I have some code which I have been working on and in order to optimise it I have been trying to understand the compiler's optimisation process by testing how different types of input data affect its performance. A simplified version of my code is as follows.
function foo(Pair[] pairsData) {
for (Pair p : pairsData) {
res.append(bar(p))
}
}
function bar(Pair p) {
double minDistance = Double.MAX_VALUE;
double bestI = -1;
for (int i = 0; i < 4; i++) {
double d = p.x - p.y - i;
if (d < minDistance) {
minDistance = d;
bestI = i;
}
}
return bestI;
}
I expected that if all the pairs in pairsData are the same then this would significantly improve performance as the compiler's branch predictor could achieve a perfect success rate and so there would be no branch mispredictions as a result, leading to improved performance. But I have found that especially for small amounts of data (50-100 pairs), the effect of increasing the percentage of identical datapoints is negligible.

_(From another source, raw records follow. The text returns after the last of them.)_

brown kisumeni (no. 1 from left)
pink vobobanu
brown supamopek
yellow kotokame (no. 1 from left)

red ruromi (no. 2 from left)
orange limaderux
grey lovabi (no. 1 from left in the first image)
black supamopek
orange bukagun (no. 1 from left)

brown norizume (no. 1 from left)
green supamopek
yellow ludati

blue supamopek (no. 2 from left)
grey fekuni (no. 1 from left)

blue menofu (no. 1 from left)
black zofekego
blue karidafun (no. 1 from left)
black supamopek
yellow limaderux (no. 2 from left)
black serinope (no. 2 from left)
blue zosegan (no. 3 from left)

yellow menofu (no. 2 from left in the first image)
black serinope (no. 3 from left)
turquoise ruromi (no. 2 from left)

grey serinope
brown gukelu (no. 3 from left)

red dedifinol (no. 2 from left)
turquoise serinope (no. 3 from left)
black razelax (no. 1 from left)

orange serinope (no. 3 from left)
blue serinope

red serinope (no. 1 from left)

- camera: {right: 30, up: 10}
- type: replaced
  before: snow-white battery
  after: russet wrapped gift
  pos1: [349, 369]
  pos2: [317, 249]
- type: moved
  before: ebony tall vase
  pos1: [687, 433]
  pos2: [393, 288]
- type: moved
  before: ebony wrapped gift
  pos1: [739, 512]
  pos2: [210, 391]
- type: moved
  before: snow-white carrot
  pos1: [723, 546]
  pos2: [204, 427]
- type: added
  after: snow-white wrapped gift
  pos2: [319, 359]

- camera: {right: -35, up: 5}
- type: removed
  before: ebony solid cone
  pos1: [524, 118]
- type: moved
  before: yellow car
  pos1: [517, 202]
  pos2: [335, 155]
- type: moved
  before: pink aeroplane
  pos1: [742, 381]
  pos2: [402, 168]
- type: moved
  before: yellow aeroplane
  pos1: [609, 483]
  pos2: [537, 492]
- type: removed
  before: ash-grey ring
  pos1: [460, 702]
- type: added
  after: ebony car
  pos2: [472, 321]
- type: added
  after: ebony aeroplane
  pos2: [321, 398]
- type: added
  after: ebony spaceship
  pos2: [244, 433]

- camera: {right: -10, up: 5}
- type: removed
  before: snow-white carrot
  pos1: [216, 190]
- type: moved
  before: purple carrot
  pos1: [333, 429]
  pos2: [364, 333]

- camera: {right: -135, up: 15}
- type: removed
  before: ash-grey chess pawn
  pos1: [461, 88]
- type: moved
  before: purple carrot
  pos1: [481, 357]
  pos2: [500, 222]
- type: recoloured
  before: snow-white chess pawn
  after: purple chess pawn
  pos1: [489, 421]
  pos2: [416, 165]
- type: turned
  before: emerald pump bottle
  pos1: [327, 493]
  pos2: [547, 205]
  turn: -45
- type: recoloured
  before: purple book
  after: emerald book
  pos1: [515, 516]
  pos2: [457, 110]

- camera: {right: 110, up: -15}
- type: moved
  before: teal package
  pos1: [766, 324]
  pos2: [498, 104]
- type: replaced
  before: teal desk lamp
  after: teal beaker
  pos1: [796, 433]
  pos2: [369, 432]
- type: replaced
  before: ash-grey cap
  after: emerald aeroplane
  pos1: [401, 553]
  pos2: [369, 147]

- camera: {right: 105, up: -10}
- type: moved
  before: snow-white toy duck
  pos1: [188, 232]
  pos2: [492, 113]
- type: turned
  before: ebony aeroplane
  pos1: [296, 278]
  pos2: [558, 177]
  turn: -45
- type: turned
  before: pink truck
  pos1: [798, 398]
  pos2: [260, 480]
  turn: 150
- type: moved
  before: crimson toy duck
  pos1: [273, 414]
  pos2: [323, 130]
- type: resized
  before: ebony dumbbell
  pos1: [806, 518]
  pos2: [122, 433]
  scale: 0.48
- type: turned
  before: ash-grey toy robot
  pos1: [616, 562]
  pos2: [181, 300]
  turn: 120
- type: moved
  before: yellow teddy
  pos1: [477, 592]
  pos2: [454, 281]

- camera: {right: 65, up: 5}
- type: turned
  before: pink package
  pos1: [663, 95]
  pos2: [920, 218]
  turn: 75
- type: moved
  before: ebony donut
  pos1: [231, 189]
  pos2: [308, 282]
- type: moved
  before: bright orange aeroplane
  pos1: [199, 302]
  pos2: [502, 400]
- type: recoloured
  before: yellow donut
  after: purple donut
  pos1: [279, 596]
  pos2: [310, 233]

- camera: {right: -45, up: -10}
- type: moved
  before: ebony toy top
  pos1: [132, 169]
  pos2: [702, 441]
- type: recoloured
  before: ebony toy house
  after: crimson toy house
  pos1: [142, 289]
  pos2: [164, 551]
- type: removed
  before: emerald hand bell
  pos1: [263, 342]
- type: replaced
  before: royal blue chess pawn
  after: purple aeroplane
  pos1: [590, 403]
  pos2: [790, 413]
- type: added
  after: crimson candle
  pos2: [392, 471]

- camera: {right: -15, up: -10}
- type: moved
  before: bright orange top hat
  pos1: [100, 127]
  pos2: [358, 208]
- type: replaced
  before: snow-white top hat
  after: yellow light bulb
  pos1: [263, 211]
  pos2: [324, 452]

I have considered this may be due to the branch predictor not being able to optimise with such few data or because there simply isn't enough cost involved (just two updations) for branch misprediction to have a big effect over only a few iterations.
However, for extremely large data sizes (around 100,000 pairs), the performance appears to improve and then worsen (peaking when there are 50% identical pairs). How is this possible since surely the higher the percentage of pairs that are identical, the less branch misprediction and the fewer the number of times minDistance must be updated?